Could you set down the lines from the first line of the entries below through the line with "33: (703, 522)", exactly and with no pictures?
╭─ DATASET EXCERPTS
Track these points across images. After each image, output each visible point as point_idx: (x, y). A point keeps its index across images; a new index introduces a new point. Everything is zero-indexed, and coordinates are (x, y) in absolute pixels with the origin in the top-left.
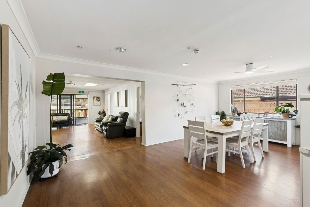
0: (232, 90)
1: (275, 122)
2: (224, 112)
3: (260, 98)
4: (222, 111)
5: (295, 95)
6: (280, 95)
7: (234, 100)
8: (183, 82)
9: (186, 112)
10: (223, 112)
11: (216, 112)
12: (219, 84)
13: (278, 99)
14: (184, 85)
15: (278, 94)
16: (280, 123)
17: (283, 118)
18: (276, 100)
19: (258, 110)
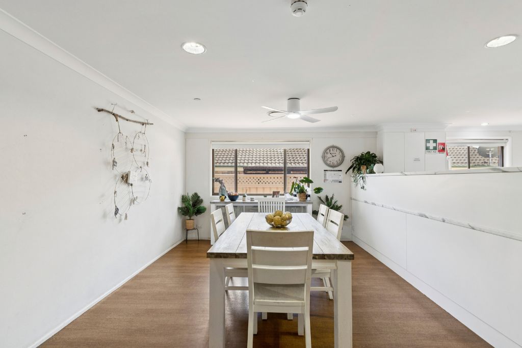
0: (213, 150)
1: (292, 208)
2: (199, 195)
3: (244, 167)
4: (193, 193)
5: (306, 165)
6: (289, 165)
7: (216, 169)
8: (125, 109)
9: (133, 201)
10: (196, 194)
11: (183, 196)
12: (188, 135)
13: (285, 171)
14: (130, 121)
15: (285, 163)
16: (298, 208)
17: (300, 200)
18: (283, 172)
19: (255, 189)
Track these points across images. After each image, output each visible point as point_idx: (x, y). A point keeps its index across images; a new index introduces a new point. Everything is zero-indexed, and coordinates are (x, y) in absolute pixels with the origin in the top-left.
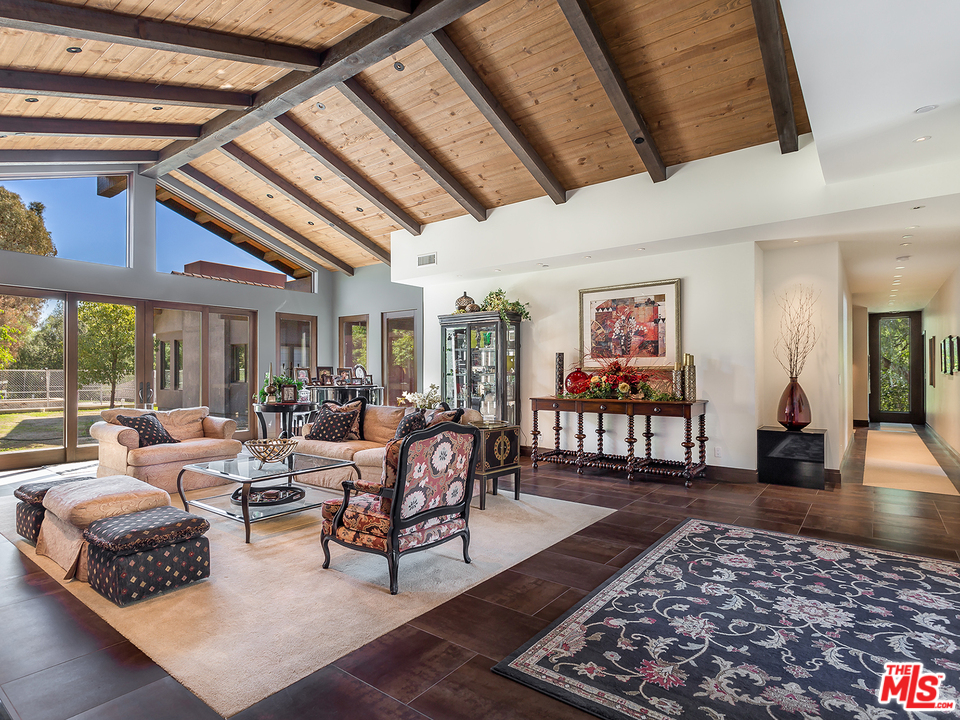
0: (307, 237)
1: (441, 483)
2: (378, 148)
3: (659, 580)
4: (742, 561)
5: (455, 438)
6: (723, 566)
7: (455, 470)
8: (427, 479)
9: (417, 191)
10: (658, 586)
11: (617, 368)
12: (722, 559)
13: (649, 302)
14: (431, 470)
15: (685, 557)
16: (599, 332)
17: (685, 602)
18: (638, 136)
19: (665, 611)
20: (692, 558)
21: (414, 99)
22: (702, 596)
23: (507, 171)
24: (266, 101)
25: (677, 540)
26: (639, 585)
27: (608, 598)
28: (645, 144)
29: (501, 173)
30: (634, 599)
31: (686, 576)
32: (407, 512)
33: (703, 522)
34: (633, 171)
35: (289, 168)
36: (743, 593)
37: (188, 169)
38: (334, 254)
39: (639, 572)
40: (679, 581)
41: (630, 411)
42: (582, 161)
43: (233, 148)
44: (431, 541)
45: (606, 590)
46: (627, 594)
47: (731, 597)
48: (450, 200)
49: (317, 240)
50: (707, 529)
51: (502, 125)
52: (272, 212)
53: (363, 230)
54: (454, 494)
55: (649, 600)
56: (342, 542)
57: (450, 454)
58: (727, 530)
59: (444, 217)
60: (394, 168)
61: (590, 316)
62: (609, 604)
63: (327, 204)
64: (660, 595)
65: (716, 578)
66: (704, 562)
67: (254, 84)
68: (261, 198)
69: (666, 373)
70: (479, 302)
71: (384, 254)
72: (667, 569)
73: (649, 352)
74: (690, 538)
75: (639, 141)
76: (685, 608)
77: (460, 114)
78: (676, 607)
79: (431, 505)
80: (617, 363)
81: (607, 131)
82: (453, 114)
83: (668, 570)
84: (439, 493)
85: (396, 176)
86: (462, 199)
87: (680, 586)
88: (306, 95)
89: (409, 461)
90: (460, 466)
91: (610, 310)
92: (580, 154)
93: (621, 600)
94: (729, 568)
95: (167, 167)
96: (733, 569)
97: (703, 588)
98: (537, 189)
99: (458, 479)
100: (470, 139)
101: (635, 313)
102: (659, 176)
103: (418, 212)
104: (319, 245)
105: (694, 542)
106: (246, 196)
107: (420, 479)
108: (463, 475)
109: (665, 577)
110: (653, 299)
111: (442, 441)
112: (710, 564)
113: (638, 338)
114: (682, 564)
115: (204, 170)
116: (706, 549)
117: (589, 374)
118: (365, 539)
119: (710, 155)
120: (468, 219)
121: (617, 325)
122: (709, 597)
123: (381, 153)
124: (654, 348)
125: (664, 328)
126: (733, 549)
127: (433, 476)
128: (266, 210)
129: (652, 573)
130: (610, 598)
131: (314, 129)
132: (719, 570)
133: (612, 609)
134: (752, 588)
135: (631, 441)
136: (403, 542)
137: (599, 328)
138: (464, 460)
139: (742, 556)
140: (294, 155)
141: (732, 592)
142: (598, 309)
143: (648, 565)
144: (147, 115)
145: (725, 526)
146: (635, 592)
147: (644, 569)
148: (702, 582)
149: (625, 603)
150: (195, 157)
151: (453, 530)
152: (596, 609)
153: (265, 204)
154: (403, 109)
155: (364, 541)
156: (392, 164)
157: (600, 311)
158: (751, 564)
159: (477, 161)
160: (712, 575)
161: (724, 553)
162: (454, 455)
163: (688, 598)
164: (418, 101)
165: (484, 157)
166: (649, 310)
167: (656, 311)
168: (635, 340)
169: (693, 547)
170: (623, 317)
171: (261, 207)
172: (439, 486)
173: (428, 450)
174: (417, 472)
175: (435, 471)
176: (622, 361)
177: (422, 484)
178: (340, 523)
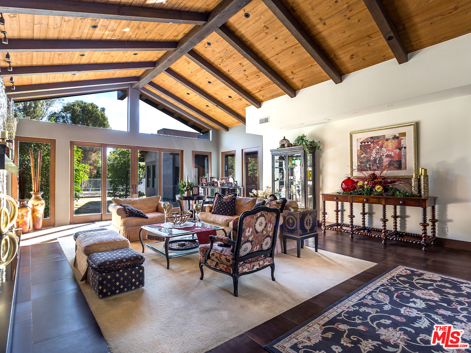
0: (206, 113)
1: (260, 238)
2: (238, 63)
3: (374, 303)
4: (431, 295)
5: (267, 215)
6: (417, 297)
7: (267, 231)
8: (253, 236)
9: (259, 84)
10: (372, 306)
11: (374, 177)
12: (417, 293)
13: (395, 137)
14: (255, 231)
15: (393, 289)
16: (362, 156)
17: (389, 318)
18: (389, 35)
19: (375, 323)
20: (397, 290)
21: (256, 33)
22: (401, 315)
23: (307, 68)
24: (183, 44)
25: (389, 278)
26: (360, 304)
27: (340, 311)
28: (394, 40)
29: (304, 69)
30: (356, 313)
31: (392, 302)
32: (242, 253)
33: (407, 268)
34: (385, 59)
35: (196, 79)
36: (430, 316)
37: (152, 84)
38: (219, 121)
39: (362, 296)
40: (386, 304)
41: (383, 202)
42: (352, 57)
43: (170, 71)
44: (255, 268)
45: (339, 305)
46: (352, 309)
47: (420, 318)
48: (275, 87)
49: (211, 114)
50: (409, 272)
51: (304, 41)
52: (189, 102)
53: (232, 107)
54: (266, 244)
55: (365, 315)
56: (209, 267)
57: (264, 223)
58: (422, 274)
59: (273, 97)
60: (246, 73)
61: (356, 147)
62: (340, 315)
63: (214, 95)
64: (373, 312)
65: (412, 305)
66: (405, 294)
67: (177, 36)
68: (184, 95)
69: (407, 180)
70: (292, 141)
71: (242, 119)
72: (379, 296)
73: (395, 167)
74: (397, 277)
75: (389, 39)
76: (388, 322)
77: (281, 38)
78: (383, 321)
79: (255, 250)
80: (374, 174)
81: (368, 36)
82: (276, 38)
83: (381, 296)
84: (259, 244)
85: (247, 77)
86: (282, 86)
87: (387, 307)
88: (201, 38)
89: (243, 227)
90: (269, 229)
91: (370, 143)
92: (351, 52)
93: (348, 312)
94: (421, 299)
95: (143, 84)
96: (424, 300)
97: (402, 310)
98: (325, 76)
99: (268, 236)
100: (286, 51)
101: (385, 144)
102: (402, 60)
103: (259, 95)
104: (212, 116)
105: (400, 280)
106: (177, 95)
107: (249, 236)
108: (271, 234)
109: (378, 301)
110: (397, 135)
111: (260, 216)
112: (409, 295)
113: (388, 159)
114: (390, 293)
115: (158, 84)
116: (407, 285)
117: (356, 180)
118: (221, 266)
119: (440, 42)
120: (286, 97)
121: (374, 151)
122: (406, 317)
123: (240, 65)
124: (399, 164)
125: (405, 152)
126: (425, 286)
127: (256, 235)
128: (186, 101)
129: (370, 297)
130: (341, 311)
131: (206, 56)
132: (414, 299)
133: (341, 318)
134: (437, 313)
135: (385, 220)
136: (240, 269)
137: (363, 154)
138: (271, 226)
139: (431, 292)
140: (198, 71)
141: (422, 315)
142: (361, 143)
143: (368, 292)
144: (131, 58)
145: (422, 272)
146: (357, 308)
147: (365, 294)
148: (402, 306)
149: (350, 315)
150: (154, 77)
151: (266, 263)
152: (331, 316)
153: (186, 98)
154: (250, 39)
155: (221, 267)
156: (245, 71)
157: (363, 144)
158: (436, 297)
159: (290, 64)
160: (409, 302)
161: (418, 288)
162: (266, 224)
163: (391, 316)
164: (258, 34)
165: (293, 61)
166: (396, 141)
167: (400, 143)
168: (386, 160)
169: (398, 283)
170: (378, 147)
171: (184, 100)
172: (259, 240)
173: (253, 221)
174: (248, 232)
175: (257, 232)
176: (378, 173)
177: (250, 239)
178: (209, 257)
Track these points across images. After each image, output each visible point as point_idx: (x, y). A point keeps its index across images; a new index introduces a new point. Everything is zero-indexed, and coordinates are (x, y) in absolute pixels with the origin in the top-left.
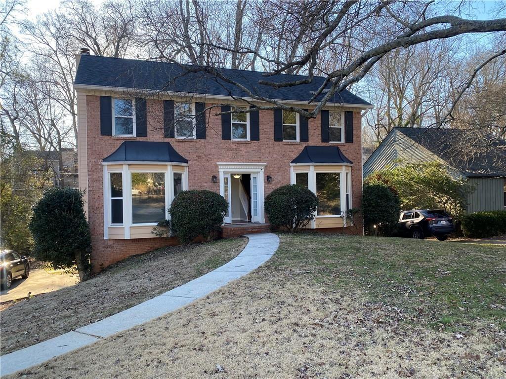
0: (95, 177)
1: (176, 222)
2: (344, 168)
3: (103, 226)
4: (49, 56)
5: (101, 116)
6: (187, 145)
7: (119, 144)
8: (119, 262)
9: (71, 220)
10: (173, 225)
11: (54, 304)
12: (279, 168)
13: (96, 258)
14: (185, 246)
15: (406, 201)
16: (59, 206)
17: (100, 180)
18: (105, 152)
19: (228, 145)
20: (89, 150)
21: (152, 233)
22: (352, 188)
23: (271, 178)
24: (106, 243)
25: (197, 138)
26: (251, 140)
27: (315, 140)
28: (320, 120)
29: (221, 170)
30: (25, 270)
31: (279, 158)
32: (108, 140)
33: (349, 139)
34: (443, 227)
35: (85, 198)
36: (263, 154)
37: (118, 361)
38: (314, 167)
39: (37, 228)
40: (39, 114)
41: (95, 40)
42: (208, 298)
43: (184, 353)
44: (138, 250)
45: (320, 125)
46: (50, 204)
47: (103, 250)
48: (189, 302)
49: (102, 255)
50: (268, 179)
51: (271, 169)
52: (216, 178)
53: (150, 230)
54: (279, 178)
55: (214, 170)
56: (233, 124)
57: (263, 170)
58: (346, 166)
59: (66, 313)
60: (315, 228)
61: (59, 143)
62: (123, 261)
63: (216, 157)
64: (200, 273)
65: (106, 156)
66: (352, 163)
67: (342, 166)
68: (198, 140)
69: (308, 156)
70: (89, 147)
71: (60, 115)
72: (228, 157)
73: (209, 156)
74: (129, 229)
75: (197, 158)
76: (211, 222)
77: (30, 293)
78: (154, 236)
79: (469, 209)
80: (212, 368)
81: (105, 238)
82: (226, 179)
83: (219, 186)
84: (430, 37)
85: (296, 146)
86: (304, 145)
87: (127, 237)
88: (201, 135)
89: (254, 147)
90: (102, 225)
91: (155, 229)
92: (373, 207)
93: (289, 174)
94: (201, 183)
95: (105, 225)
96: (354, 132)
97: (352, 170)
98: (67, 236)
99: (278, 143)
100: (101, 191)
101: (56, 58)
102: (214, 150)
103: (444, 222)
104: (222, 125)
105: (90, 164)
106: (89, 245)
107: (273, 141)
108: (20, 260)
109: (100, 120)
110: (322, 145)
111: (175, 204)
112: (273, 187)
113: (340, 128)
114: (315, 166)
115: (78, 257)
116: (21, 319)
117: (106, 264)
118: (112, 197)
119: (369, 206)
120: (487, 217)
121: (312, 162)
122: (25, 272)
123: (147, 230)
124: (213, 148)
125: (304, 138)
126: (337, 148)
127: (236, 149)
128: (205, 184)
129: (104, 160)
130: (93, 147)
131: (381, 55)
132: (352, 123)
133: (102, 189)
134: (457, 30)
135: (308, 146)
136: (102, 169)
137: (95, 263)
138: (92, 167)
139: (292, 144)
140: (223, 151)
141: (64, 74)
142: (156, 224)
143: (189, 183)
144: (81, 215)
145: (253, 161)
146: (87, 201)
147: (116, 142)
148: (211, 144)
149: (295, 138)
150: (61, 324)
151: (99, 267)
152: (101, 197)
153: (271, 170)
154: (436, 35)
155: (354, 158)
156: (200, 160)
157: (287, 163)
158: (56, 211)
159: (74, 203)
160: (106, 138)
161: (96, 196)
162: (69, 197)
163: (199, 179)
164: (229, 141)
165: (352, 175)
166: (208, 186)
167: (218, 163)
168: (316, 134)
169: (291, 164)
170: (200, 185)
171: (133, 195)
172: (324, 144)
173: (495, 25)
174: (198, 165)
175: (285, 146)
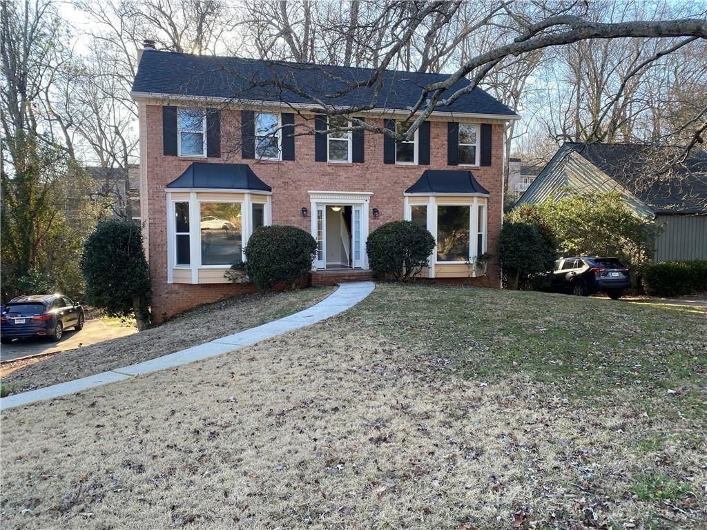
╰─
● SOLUTION TO THIS TASK
Track these points across images. After each image, output each visible point as point_idx: (x, y). A point keeps its index across images; a new index introduces a new point. Everything is zero-indexed, and coordinates are (x, y) in absolute pixels with the origin in the top-left.
0: (232, 90)
1: (275, 122)
2: (224, 112)
3: (260, 98)
4: (222, 111)
5: (295, 95)
6: (280, 95)
7: (234, 100)
8: (183, 82)
9: (186, 112)
10: (223, 112)
11: (216, 112)
12: (219, 84)
13: (278, 99)
14: (184, 85)
15: (278, 94)
16: (280, 123)
17: (283, 118)
18: (276, 100)
19: (258, 110)
0: (213, 150)
1: (292, 208)
2: (199, 195)
3: (244, 167)
4: (193, 193)
5: (306, 165)
6: (289, 165)
7: (216, 169)
8: (125, 109)
9: (133, 201)
10: (196, 194)
11: (183, 196)
12: (188, 135)
13: (285, 171)
14: (130, 121)
15: (285, 163)
16: (298, 208)
17: (300, 200)
18: (283, 172)
19: (255, 189)
Track these points across images. After each image, output each visible point as point_idx: (x, y). A point keeps its index across images; a new index introduces a new point. Everything is zero-indexed, and coordinates are (x, y) in absolute pixels with the origin in the top-left.
0: (307, 237)
1: (441, 483)
2: (378, 148)
3: (659, 580)
4: (742, 561)
5: (455, 438)
6: (723, 566)
7: (455, 470)
8: (427, 479)
9: (417, 191)
10: (658, 586)
11: (617, 368)
12: (722, 559)
13: (649, 302)
14: (431, 470)
15: (685, 557)
16: (599, 332)
17: (685, 602)
18: (638, 136)
19: (665, 611)
20: (692, 558)
21: (414, 99)
22: (702, 596)
23: (507, 171)
24: (266, 101)
25: (677, 540)
26: (639, 585)
27: (608, 598)
28: (645, 144)
29: (501, 173)
30: (634, 599)
31: (686, 576)
32: (407, 512)
33: (703, 522)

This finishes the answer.